HDFS How to Remove Directory
Removing a directory in HDFS is easy. You can do this from the command line with any of the following commands:
hdfs dfs -rm -r hdfs://my-host1:50070/my-dir1 hadoop dfs -rm -r hdfs://my-host1:50070/my-dir1 hdfs dfs -rmdir hdfs://my-host1:50070/my-dir1
The key here is the use of the “-r” flag. This isn’t needed if you are deleting regular files. To delete a directory with the “-rm” command, you need to specify that the deletion is recursive. It is important to note that this will remove anything under the directory including subdirectories which does make a lot of sense. The “-rmdir” command is another option.
To learn more, check out our Hadoop HDFS commands guide HERE.

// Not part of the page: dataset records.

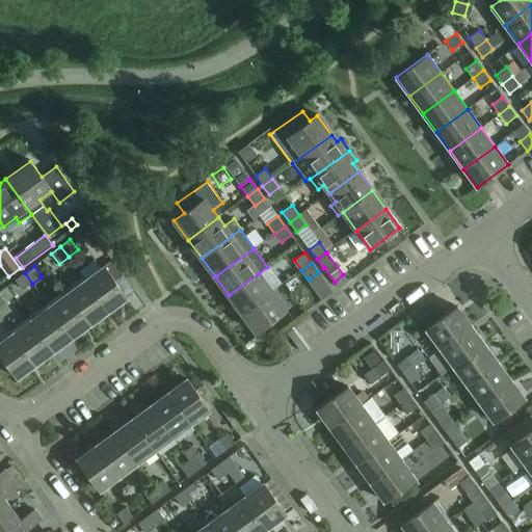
[(85,281),(107,312),(126,298),(104,267),(85,281)]
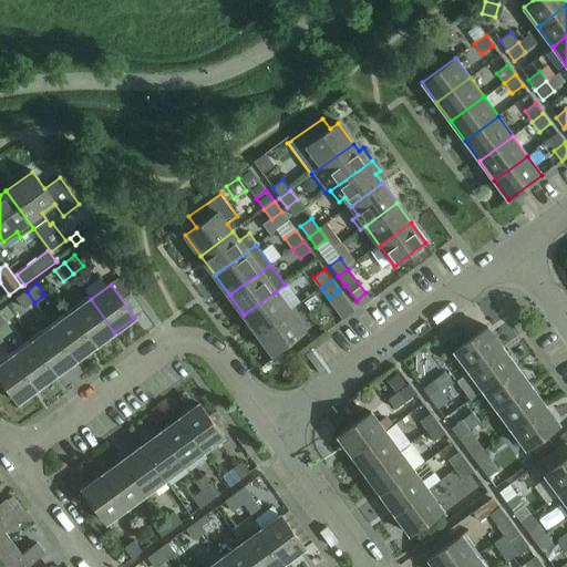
[(34,302),(27,291),(17,298),(24,310),(34,302)]
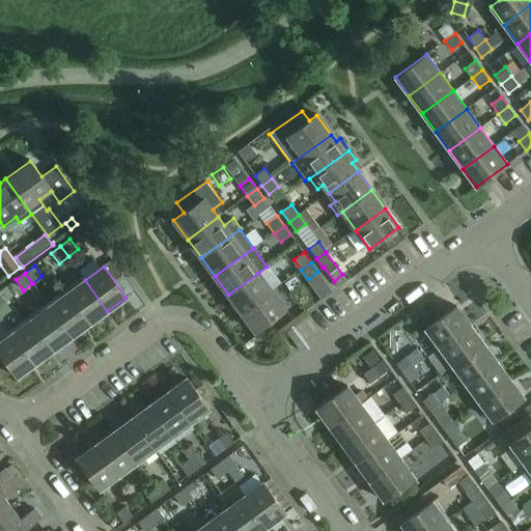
[(258,273),(228,295),(242,313),(272,291),(258,273)]
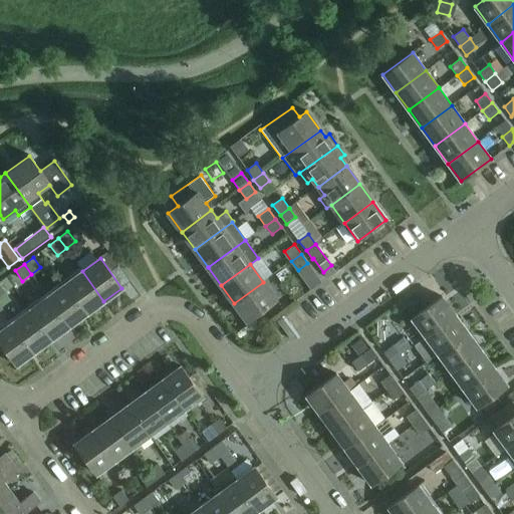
[(103,301),(82,271),(64,284),(86,314),(103,301)]
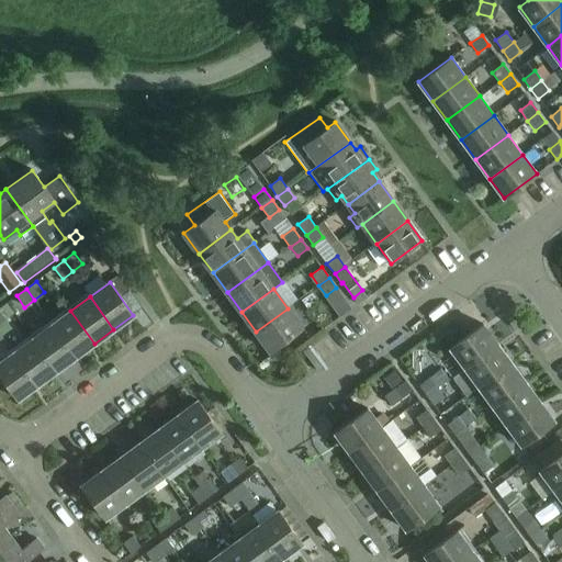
[(302,328),(288,308),(256,332),(270,351),(302,328)]
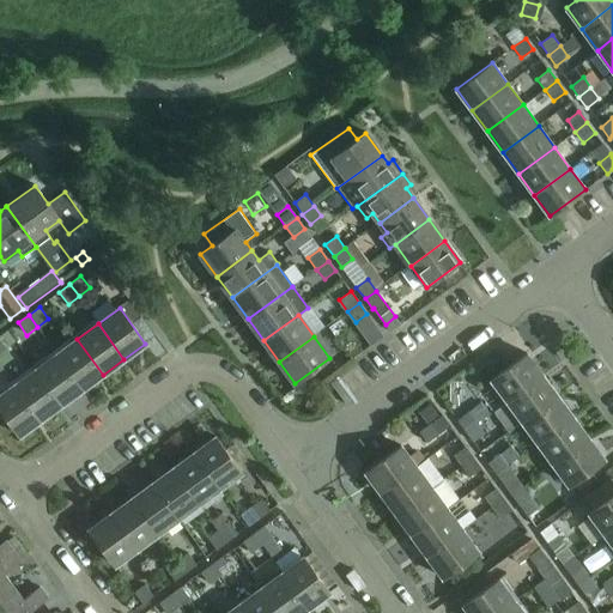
[(103,375),(77,339),(56,354),(83,389),(103,375)]
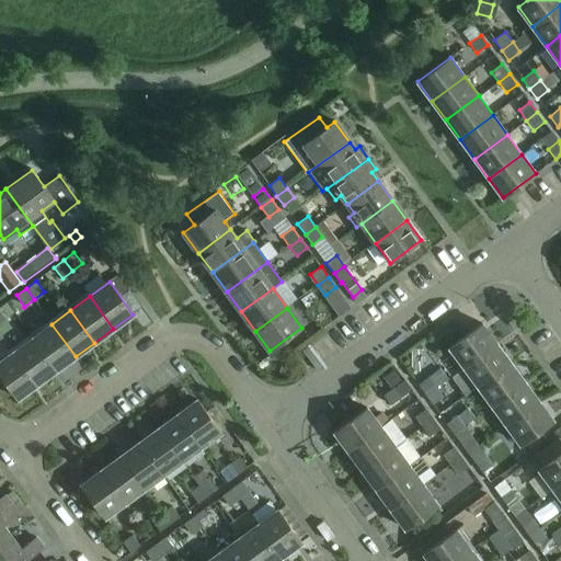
[(52,324),(33,339),(56,370),(76,356),(52,324)]
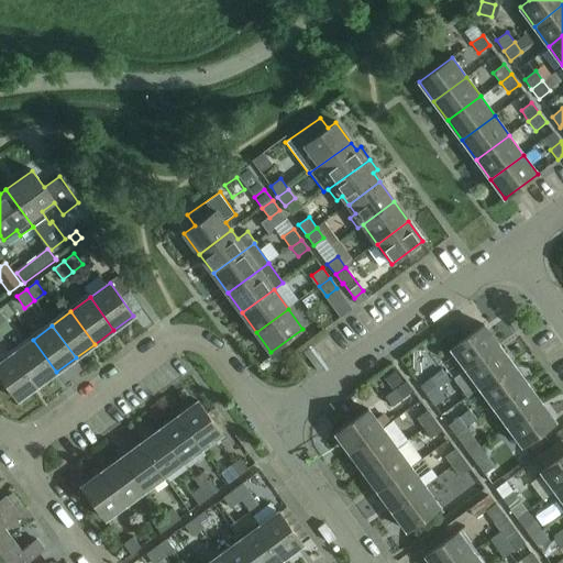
[(465,368),(498,345),(484,326),(451,350),(465,368)]
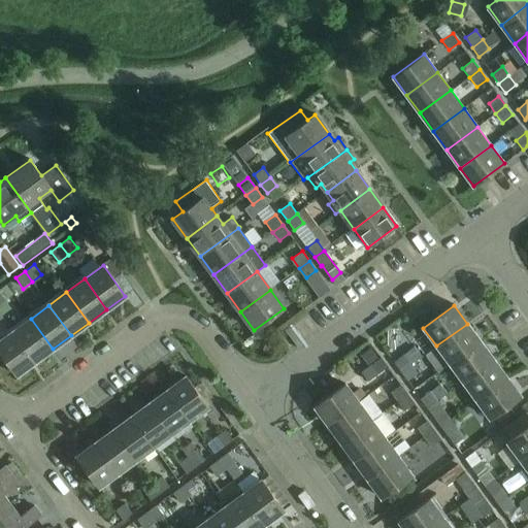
[(53,349),(31,319),(12,332),(35,362),(53,349)]
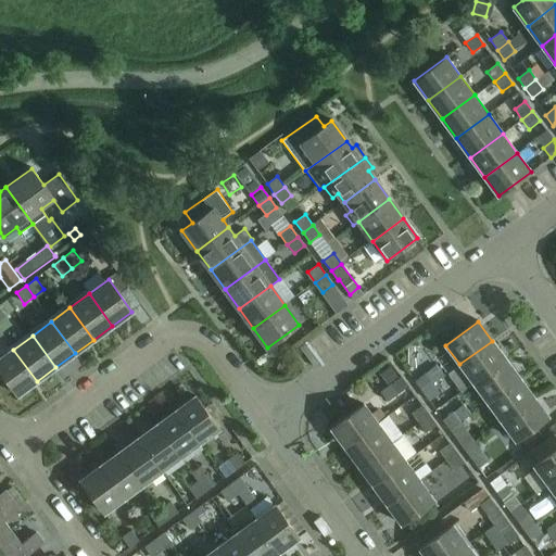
[(463,390),(472,382),(474,383),(506,361),(492,341),(459,364),(459,365),(450,373),(463,390)]
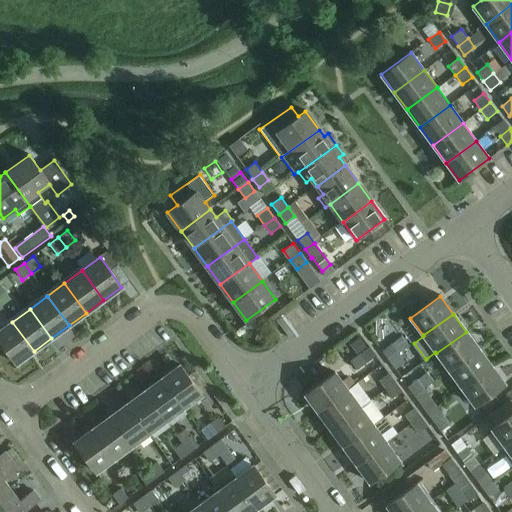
[(34,351),(12,322),(0,330),(0,342),(16,364),(34,351)]
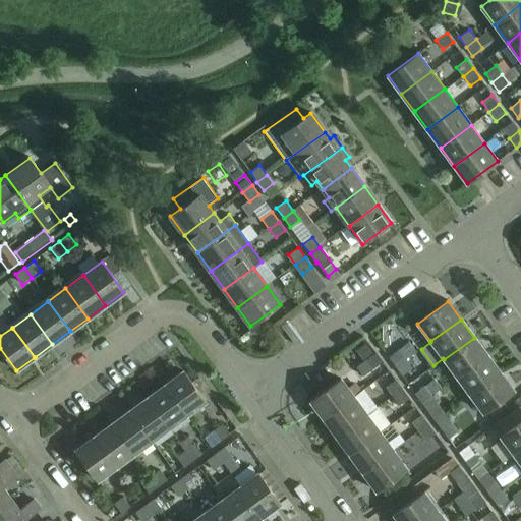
[(486,356),(474,338),(444,359),(457,378),(486,356)]
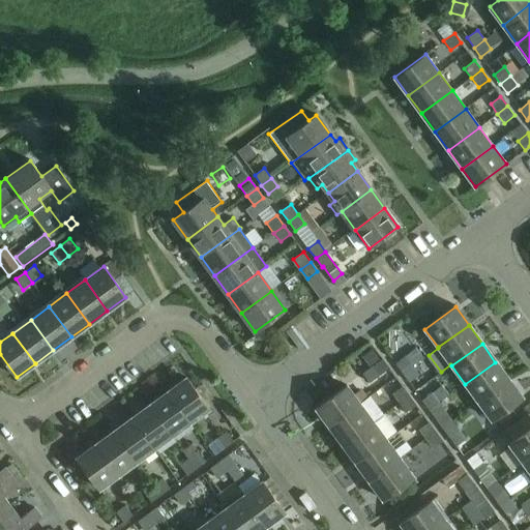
[(372,348),(362,355),(370,365),(379,358),(372,348)]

You can skip the trash if you use the “-skipTrash” option. Anything deleted will be deleted permanently. It works like this:
hdfs dfs -rm -r -skipTrash hdfs://my-host1:50070/my-dir1
For extra safety, you can ask to be prompted if the deletion will remove over a certain number of files ( hadoop.shell.delete.limit.num.files).
hdfs dfs -rm -r -safelyask hdfs://my-host1:50070/my-dir1
Removing A File From HDFS With Special Chars Like a Space or Comma
If you have special characters in your path, you can just escape them with a backslash like this:
hdfs dfs -rm -r hdfs://my-host1:50070/my-dir1/another\,\ subdir
The “-rmr” dfs command is deprecated. You may find references to this command in outdated guides and on forums but it has been deprecated. Apparently this has been the case since Hadoop 2.6.
hadoop dfs -rmr hdfs://my-host1:50070/my-dir1